# Orphan Girl [folk]



## ChristianTrader (Oct 26, 2009)

[video=youtube;6KfLidycSlU]http://www.youtube.com/watch?v=6KfLidycSlU[/video]

She is a friend of mine and I wonder what the PB music critics thought. I think she is really good.


----------



## MMasztal (Oct 26, 2009)

Pretty good! Sounds like a combination of Emmy Lou Harris and Iris Dement. "Course, this is over the tiny speakers of my MacBookPro.


----------



## au5t1n (Oct 26, 2009)

Ooh, can we make that an official title? I want "PB Music Critic" under my user name on my posts! Mods? (We need a pleading smilie too...)

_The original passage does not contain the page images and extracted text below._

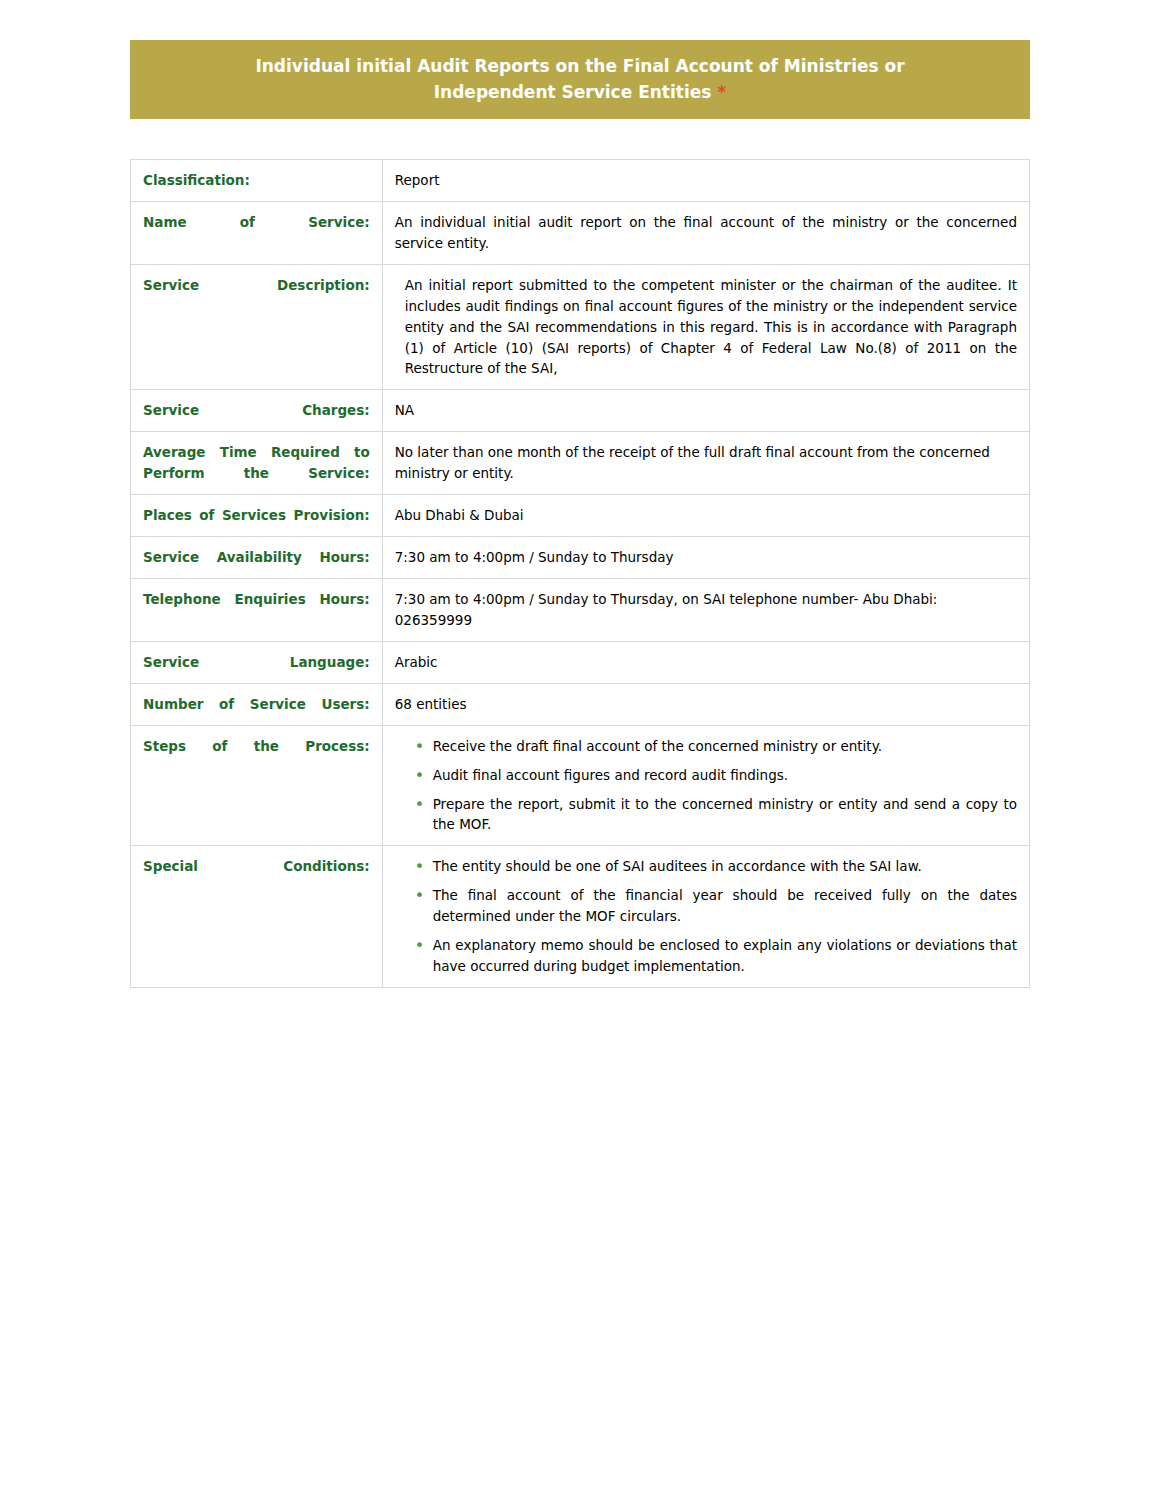Individual initial Audit Reports on the Final Account of Ministries or
Independent Service Entities *
| Classification: | Report |
| Name of Service: | An individual initial audit report on the final account of the ministry or the concerned service entity. |
| Service Description: | An initial report submitted to the competent minister or the chairman of the auditee. It includes audit findings on final account figures of the ministry or the independent service entity and the SAI recommendations in this regard. This is in accordance with Paragraph (1) of Article (10) (SAI reports) of Chapter 4 of Federal Law No.(8) of 2011 on the Restructure of the SAI, |
| Service Charges: | NA |
| Average Time Required to Perform the Service: | No later than one month of the receipt of the full draft final account from the concerned ministry or entity. |
| Places of Services Provision: | Abu Dhabi & Dubai |
| Service Availability Hours: | 7:30 am to 4:00pm / Sunday to Thursday |
| Telephone Enquiries Hours: | 7:30 am to 4:00pm / Sunday to Thursday, on SAI telephone number- Abu Dhabi: 026359999 |
| Service Language: | Arabic |
| Number of Service Users: | 68 entities |
| Steps of the Process: | Receive the draft final account of the concerned ministry or entity. Audit final account figures and record audit findings. Prepare the report, submit it to the concerned ministry or entity and send a copy to the MOF. |
| Special Conditions: | The entity should be one of SAI auditees in accordance with the SAI law. The final account of the financial year should be received fully on the dates determined under the MOF circulars. An explanatory memo should be enclosed to explain any violations or deviations that have occurred during budget implementation. |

The song is good; I can dig it.


----------



## Jack K (Oct 27, 2009)

Ahh. Thanks. An excellent rendition. It's good to hear that song come at me again from North Carolina. I first heard Gillian Welch sing it maybe a dozen years ago in Wilkesboro.


----------



## MarieP (Oct 27, 2009)

I ran across a YouTube video with Gillian Welch playing/singing it, but I can't post it here because there are some pictures of Christ in it. Too bad, because the rest of the pictures are very powerful!


----------



## he beholds (Oct 28, 2009)

very nice!


----------